Giving our students a voice
Distanced learning has been a learning experience for many teachers. However, it is my hope that my fellow educators have now learned the difference between a traditional classroom and a student-led classroom. Over the course of my teaching career, I’ve learned that being too comfortable with the traditional classroom can result in a teacher dominating the classroom experience where the students have no voice. This is a familiar method of teaching where the teacher is in front of the classroom and students are either listening, taking notes, or even dozing off. It’s a classroom environment that has been too common in our professional lives. However, with the 21st century model of teaching, student voice and choice can become powerful in a classroom. Allowing students to voice their opinions and create solutions to the problems that are being taught can allow students to practice real-life expectations.
Zoom creates a comfortable space for conversation
Zoom sessions can be a great way to have students engage in meaningful conversations. I’ve learned that even the students who never talk or engage in the classroom have used the chat as a powerful method to use their voice. Allowing students the opportunity to still have a sense of belonging in the classroom. Of course, everything is done with structure and practice. The more we engage with students, whether in-person or online, the more quality we will get from the lessons. I, as the teacher, have become the facilitator and the students are now learning how to become the experts. Both teachers and students will experience the learning curve, along with the idea that mistakes will be made. However, it is the practice and experience that can help rethink the idea of teachers completely dominating the classroom.
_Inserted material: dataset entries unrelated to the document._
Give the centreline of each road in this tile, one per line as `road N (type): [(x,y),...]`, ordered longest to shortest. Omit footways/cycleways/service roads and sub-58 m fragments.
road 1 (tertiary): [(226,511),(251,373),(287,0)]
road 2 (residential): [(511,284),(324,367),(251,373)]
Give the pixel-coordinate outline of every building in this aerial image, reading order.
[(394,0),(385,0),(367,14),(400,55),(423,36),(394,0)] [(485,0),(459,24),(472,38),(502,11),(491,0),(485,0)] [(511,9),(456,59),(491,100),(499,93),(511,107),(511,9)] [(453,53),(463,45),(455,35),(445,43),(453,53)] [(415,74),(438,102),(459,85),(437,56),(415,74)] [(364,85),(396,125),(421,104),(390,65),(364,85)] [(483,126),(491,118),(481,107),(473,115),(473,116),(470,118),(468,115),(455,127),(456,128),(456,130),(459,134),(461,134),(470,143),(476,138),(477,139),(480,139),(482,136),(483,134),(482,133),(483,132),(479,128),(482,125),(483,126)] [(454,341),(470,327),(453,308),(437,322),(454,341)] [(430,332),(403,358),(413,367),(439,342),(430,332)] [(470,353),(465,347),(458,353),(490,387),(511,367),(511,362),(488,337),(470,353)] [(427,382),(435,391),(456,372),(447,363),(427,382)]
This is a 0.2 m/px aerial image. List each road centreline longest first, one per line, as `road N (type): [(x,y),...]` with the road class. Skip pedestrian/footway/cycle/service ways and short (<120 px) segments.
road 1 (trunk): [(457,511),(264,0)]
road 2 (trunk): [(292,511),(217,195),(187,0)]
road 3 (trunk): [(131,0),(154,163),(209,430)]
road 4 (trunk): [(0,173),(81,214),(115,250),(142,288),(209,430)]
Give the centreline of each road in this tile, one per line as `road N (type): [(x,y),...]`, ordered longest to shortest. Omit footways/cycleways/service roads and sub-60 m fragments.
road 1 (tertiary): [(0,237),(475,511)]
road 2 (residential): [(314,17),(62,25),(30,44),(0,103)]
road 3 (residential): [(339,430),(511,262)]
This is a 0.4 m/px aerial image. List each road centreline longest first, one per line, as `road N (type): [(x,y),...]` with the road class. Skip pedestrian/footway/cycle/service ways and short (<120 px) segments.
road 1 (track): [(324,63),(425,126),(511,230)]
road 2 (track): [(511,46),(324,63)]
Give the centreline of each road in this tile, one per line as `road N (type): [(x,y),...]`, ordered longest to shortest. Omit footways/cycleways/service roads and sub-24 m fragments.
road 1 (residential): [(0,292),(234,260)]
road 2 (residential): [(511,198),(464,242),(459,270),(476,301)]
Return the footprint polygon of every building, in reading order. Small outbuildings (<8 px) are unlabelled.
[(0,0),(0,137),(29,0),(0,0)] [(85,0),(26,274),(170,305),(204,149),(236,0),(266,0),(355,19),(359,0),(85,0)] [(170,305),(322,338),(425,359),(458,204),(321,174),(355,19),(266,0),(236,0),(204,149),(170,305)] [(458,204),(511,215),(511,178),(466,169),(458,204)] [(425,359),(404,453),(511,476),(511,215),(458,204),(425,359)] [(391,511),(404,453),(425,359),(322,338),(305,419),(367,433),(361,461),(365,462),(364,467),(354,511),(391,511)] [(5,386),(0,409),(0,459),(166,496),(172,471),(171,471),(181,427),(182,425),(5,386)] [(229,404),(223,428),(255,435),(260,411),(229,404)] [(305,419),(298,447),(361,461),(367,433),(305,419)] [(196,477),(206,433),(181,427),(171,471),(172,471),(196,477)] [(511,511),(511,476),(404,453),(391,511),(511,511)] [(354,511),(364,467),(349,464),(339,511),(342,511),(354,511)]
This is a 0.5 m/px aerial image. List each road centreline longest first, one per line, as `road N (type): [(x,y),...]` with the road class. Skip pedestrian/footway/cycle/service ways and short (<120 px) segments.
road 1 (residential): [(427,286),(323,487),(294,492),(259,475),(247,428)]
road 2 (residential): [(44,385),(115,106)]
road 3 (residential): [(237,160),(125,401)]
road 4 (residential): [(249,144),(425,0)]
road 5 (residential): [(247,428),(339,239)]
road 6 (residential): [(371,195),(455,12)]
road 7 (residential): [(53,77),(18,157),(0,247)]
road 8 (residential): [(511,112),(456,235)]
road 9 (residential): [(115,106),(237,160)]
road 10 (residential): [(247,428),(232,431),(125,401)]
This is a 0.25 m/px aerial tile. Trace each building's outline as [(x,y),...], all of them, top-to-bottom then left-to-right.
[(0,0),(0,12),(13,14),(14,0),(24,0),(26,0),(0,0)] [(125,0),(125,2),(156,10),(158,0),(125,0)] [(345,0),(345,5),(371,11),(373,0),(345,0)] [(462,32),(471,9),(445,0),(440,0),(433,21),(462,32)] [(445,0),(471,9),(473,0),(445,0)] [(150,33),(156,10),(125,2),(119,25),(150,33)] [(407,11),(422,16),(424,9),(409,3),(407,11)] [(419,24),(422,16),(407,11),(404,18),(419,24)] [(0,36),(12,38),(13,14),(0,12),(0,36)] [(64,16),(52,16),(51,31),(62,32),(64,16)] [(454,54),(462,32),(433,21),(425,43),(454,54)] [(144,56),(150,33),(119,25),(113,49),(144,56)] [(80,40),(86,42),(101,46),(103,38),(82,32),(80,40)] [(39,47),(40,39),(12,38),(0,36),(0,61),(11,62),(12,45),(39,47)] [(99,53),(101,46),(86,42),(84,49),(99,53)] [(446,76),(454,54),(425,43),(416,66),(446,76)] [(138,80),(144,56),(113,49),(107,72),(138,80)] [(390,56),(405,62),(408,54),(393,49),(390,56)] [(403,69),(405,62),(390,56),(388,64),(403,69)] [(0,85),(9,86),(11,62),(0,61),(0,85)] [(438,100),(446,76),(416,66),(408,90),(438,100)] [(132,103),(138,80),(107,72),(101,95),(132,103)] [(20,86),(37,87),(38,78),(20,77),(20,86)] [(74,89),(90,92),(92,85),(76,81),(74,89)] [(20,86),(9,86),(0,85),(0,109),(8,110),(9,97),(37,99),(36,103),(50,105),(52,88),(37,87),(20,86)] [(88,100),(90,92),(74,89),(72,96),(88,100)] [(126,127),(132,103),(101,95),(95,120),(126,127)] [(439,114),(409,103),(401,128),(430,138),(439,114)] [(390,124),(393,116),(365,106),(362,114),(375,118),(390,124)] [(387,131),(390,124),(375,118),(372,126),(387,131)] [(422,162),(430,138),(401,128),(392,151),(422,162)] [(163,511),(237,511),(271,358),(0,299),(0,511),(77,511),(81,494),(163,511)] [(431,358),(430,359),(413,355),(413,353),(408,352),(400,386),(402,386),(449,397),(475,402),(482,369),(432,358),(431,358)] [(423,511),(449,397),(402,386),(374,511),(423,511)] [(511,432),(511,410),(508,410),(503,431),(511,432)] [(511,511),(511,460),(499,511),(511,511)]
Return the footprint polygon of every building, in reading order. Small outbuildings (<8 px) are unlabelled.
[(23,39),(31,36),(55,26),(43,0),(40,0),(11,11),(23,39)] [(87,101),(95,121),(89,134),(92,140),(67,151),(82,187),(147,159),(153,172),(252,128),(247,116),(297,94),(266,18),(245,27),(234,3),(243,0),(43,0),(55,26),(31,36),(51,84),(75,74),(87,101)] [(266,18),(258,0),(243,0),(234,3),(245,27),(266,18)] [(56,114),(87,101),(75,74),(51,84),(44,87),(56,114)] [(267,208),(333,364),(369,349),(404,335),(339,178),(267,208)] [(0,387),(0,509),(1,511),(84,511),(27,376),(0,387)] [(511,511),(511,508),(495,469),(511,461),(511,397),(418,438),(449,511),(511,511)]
Thriving through the chaos
In conclusion, although not ideal, the Zoom experience has not stopped the much-needed engagement for our students. In fact, it has taught us the difference between being comfortable in the traditional classroom and learning how to adapt in the midst of a forced and unfortunate change. There is no question, the student learning experience in the classroom is like no other. However, the learning curve that came with distanced learning has created new opportunities to teach and learn from one another. The education field is one of the most unique, yet challenging careers one can experience. There will always be the possibility of the good and bad days of teaching. Regardless, as the year goes on, it is my hope that we understand the importance of student engagement, student voice, and meaningful teaching. In spite of the many challenges that will be faced in the future, whether on campus or on Zoom, the classroom still has a purpose to help mold the future generation.